Uncertain Search: A Model of Search Among Technologies of Uncertain Values

In the standard search problem there is an infinite pool of items whose distribution of values is known. A decision maker draws an item from the pool, observes its value, and decides whether to keep it or to draw another item. He can keep only one item, and he seeks the item with the largest value. In the standard uncertainty resolution problem there is only one item, and the value of that item remains uncertain even after it is drawn. The decision maker sequentially collects observations on the value of the item and decides whether to keep the item, discard the item, or take another observation. Uncertain search marries the sequential drawing from a pool of items from the search literature with the unknown value of a drawn item from the uncertainty resolution literature. Presented in the context of technology adoption, it considers drawing from a pool of new technologies whose values remain unknown even after being drawn. The decision maker sequentially purchases information in order to Bayesianly update the prior distribution of the technology's value.

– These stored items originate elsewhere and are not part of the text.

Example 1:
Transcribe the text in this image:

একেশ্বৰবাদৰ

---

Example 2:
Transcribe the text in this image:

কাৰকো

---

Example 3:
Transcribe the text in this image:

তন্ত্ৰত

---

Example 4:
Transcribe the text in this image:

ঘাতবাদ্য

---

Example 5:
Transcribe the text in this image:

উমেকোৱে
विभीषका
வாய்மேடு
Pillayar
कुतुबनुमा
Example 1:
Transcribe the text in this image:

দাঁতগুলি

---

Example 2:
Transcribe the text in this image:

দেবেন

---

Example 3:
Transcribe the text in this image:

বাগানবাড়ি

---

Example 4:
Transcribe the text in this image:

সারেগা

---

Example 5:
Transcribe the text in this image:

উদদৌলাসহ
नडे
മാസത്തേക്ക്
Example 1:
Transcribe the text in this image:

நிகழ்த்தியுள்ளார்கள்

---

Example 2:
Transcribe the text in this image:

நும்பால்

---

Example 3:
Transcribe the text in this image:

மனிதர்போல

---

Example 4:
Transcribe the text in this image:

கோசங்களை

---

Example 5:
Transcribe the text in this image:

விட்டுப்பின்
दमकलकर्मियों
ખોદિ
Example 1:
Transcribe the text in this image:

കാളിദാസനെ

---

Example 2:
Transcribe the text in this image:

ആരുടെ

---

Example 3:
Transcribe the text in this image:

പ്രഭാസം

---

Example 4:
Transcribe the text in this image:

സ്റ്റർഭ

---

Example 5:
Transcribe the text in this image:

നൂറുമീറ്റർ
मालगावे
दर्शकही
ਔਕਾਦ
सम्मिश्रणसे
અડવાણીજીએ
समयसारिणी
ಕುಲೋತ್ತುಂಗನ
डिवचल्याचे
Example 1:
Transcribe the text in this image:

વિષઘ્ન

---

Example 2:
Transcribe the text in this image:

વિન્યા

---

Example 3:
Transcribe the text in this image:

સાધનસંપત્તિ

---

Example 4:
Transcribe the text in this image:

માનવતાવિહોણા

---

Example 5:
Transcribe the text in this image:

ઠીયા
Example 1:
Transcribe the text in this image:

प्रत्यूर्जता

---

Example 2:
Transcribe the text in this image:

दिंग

After each observation, the decision maker either adopts the technology (and hence quits searching), takes another costly observation, rejects the technology and quits searching, or rejects the technology and draws the next technology from the pool for observation. The solution to this uncertain search problem is surprisingly simple: solve the version of the uncertainty resolution problem in which the return to rejecting the technology is replaced by an exit value. Then use successive approximation to find a fixed point: an exit value that equals the expected value of the uncertainty resolution problem.